My relationship with mystery man is shifting, as is our network of friends.  Minion guy, who generally leads all of these social activities and spearheads the group is redirecting his efforts elsewhere.   What this means is that the group is just not getting together as often.  I’ve known for some time that this group of friends is kind of superficial for me.  I like them and I get along with them, but it really is more of a good passing of time.  I think that this group of friends means more to mystery man.  Aside from the one girl that I think he has a crush on, he really doesn’t have a close connection with many of these people, but I think he does like the group mentality.  He enjoys just getting together and doing something fun, getting out and trying new things.

I can tell that he is trying to keep the group together.  He is organizing events, which he never did before.  He talks about turning the group around and not getting stuck in a rut and doing the same thing such as just getting wasted every weekend.  I am very much supportive of this, and he has good ideas too.

On the other hand, the group falling apart is I think one reason why mystery man and I are getting closer together.  There are a few reasons why this is.  Firstly, the minion guy who originally had a crush on me had this passive aggressive attitude towards mystery man and I being together.  With the minion guy out of the picture, mystery man is a lot more open about our relationship.  Most recently he openly accepts my affection in front of others, and he openly stayed back at my place after everyone left.  He’s open about us coming and going to social events now too.  I’ve always hated the charades of pretending that we aren’t together, and it was mainly for the sake of minion guy.  I also felt uneasy and insecure about mystery man using my downtown place just to get to social events with the group, but now I feel more at ease realizing that he does come down to see me.

Secondly, I think there is more distance between mystery man and the other girl in the group whom I think he has a crush on.  I’ve always felt uneasy about mystery man’s crush on this other girl.  This other girl is in a relationship with someone else in the group though I find that mystery man and her flirt a lot, which bothered me.  So Minion guy and this other girl are quite close too, and he has recruited her to be part of his new social group.
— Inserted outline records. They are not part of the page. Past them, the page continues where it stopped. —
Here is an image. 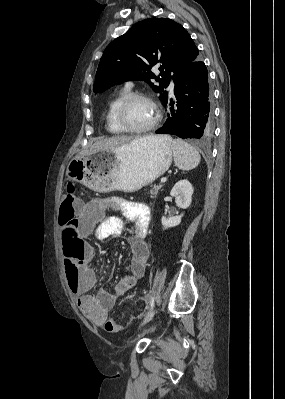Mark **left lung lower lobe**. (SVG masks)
Wrapping results in <instances>:
<instances>
[{
    "instance_id": "left-lung-lower-lobe-1",
    "label": "left lung lower lobe",
    "mask_w": 285,
    "mask_h": 399,
    "mask_svg": "<svg viewBox=\"0 0 285 399\" xmlns=\"http://www.w3.org/2000/svg\"><path fill=\"white\" fill-rule=\"evenodd\" d=\"M174 95L166 101L168 119L158 134L205 140L213 133L212 92L208 71L200 57L191 61L174 79Z\"/></svg>"
}]
</instances>
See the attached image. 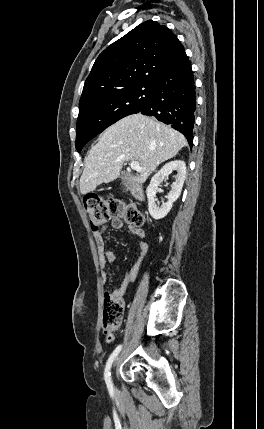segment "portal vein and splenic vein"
<instances>
[{
    "mask_svg": "<svg viewBox=\"0 0 264 429\" xmlns=\"http://www.w3.org/2000/svg\"><path fill=\"white\" fill-rule=\"evenodd\" d=\"M131 168L136 171H141L142 167L140 166L138 161H132L130 164Z\"/></svg>",
    "mask_w": 264,
    "mask_h": 429,
    "instance_id": "18ae733b",
    "label": "portal vein and splenic vein"
}]
</instances>
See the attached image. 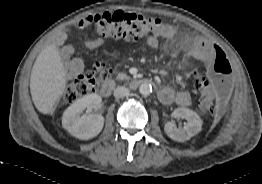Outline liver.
I'll return each mask as SVG.
<instances>
[{"mask_svg": "<svg viewBox=\"0 0 262 184\" xmlns=\"http://www.w3.org/2000/svg\"><path fill=\"white\" fill-rule=\"evenodd\" d=\"M67 78L62 58L55 44L41 50L30 76V92L37 110L51 114L61 99Z\"/></svg>", "mask_w": 262, "mask_h": 184, "instance_id": "1", "label": "liver"}]
</instances>
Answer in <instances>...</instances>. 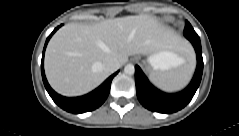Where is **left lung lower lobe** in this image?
Returning a JSON list of instances; mask_svg holds the SVG:
<instances>
[{
  "mask_svg": "<svg viewBox=\"0 0 239 136\" xmlns=\"http://www.w3.org/2000/svg\"><path fill=\"white\" fill-rule=\"evenodd\" d=\"M197 54V67L189 86L180 93L167 94L155 88L139 66H135V83L139 102L147 109L159 113H173L184 108L193 98L203 73V58L200 38L193 35L188 38Z\"/></svg>",
  "mask_w": 239,
  "mask_h": 136,
  "instance_id": "obj_1",
  "label": "left lung lower lobe"
}]
</instances>
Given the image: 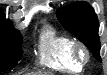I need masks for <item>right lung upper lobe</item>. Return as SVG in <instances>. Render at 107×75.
<instances>
[{
	"label": "right lung upper lobe",
	"mask_w": 107,
	"mask_h": 75,
	"mask_svg": "<svg viewBox=\"0 0 107 75\" xmlns=\"http://www.w3.org/2000/svg\"><path fill=\"white\" fill-rule=\"evenodd\" d=\"M7 25H11V22L9 20H6L3 13L0 12V29L7 26Z\"/></svg>",
	"instance_id": "obj_1"
}]
</instances>
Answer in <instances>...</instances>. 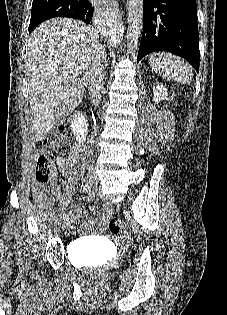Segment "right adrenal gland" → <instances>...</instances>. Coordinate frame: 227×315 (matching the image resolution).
Returning <instances> with one entry per match:
<instances>
[{
	"mask_svg": "<svg viewBox=\"0 0 227 315\" xmlns=\"http://www.w3.org/2000/svg\"><path fill=\"white\" fill-rule=\"evenodd\" d=\"M102 55H103V58H104V65H105V67H107V59H106V53H105L104 49L102 51Z\"/></svg>",
	"mask_w": 227,
	"mask_h": 315,
	"instance_id": "2a0ac1e0",
	"label": "right adrenal gland"
}]
</instances>
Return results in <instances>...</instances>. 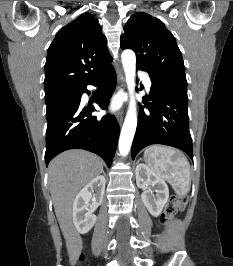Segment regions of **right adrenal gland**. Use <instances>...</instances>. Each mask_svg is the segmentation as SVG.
<instances>
[{
	"label": "right adrenal gland",
	"mask_w": 233,
	"mask_h": 266,
	"mask_svg": "<svg viewBox=\"0 0 233 266\" xmlns=\"http://www.w3.org/2000/svg\"><path fill=\"white\" fill-rule=\"evenodd\" d=\"M102 173H103V175L105 176L106 174H105V172L102 170Z\"/></svg>",
	"instance_id": "1"
}]
</instances>
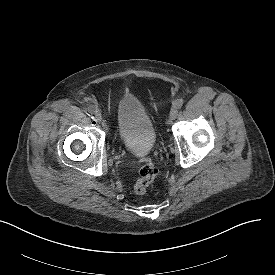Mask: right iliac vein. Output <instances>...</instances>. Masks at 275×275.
Masks as SVG:
<instances>
[{"label":"right iliac vein","instance_id":"obj_1","mask_svg":"<svg viewBox=\"0 0 275 275\" xmlns=\"http://www.w3.org/2000/svg\"><path fill=\"white\" fill-rule=\"evenodd\" d=\"M94 115L96 120L100 121L102 119L101 113L98 109H95Z\"/></svg>","mask_w":275,"mask_h":275}]
</instances>
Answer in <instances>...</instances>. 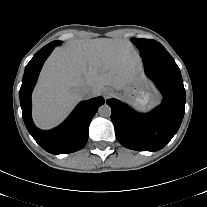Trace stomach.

Finally, I think mystery man is coming to realize that he and I share something deeper than this group of friends, and that our relationship is beyond this social group.  There are friends that come and go, but we have a lot in common and we want to do a lot of similar things.  I’m becoming a bigger part of his social life and he is realizing that he enjoys being with me more than not being with me.  We make our lives easier and more enjoyable.

That said, I want to keep this group alive because it is important to mystery man.  It is a huge part of his social network and his life.  He needs something to keep him busy, and his entire social circle can’t just be revolving around me, not to say that it is.  I don’t see that he has many close friend.  And I enjoy having fun with this group at times too.

Aside from mystery man being closer to me due to the distancing of this group, it also means something else to me.  In a way it makes me feel free.  When mystery man and I split up, I felt obliged to continue coming out to social events with this group because I like them and I didn’t want to lose that even though it was hard for me to face mystery man.  If we split now, it would be different because I just wouldn’t see him.  It would make it easier for me to split from mystery man, and that’s a good feeling because at times I felt stuck having to see him even though things weren’t working out between us.  Now it feel like when we see each other, it is by choice.  We see each other because we choose to spend time with each other, not because we are part of the same group of friends.